*** Opening of SUPPLIED INFORMATION ***
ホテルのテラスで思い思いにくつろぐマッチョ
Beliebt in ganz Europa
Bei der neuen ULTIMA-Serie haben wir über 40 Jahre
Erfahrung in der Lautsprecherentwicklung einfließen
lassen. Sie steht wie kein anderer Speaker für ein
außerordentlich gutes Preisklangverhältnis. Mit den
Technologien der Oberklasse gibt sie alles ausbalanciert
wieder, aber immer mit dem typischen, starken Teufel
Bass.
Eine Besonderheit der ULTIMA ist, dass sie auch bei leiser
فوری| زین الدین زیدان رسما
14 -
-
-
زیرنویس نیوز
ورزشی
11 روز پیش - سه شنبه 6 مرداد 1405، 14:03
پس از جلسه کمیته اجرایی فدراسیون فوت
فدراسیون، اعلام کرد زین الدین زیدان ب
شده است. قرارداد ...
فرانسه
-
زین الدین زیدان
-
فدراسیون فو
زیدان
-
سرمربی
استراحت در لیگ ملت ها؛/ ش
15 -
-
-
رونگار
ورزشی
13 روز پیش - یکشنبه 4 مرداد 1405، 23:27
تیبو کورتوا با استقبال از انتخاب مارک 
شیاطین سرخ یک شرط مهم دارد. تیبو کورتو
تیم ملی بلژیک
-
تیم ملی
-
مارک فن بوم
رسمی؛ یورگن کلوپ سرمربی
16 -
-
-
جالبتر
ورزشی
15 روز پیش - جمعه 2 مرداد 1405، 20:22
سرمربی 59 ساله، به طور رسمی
*** Close of SUPPLIED INFORMATION ***
*** Opening of SUPPLIED INFORMATION ***
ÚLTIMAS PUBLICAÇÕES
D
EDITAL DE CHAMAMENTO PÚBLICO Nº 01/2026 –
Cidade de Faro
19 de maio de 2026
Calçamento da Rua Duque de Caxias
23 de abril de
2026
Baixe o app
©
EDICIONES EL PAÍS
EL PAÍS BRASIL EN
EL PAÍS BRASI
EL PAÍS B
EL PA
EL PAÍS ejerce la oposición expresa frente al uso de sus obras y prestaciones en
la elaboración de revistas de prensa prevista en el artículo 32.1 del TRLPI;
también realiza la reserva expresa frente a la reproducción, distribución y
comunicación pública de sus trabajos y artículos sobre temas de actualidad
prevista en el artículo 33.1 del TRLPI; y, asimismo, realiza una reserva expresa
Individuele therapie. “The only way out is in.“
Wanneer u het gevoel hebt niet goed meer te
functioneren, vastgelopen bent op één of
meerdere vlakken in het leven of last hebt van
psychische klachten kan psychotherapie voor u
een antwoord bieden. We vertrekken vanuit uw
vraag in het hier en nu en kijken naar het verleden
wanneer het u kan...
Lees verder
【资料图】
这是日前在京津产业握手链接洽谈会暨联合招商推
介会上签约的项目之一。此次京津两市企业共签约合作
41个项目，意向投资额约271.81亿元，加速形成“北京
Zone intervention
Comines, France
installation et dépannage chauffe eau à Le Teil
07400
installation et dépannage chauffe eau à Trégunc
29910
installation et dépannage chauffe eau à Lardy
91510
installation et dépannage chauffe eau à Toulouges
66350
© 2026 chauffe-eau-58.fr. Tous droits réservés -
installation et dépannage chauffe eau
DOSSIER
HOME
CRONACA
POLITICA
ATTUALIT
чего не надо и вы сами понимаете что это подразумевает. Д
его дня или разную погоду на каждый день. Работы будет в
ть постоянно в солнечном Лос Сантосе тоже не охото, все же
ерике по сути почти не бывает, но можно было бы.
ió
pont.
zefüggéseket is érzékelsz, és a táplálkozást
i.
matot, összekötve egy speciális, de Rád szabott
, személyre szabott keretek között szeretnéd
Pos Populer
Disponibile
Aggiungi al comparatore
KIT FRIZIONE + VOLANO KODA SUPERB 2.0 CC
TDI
*** Close of SUPPLIED INFORMATION ***
*** Opening of SUPPLIED INFORMATION ***
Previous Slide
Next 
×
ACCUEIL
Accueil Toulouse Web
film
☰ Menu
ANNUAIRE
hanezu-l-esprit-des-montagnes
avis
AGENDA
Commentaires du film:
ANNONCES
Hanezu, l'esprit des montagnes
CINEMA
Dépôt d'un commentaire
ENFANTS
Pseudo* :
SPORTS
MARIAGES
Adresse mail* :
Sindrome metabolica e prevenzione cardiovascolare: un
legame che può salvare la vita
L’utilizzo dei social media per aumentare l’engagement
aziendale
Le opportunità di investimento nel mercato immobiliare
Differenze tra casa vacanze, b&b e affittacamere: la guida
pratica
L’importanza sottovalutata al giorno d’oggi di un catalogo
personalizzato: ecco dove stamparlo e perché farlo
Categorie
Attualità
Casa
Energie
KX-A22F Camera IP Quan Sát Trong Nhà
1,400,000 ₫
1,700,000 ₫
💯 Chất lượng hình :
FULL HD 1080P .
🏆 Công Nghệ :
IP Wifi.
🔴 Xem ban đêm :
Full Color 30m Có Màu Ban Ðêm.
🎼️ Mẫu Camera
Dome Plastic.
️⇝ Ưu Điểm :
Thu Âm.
*** Close of SUPPLIED INFORMATION ***
• _WORK TASK_: Please rewrite the lines in the items above from the one with "ホテルのテラスで思い思いにくつろぐマッチョ" to the one with "Technologien der Oberklasse", putting "Preis-Leistungs-Verhältnis" in place of "Preisklangverhältnis" and changing nothing else.

• _TASK RESULT_:
ホテルのテラスで思い思いにくつろぐマッチョ
Beliebt in ganz Europa
Bei der neuen ULTIMA-Serie haben wir über 40 Jahre
Erfahrung in der Lautsprecherentwicklung einfließen
lassen. Sie steht wie kein anderer Speaker für ein
außerordentlich gutes Preis-Leistungs-Verhältnis. Mit den
Technologien der Oberklasse gibt sie alles ausbalanciert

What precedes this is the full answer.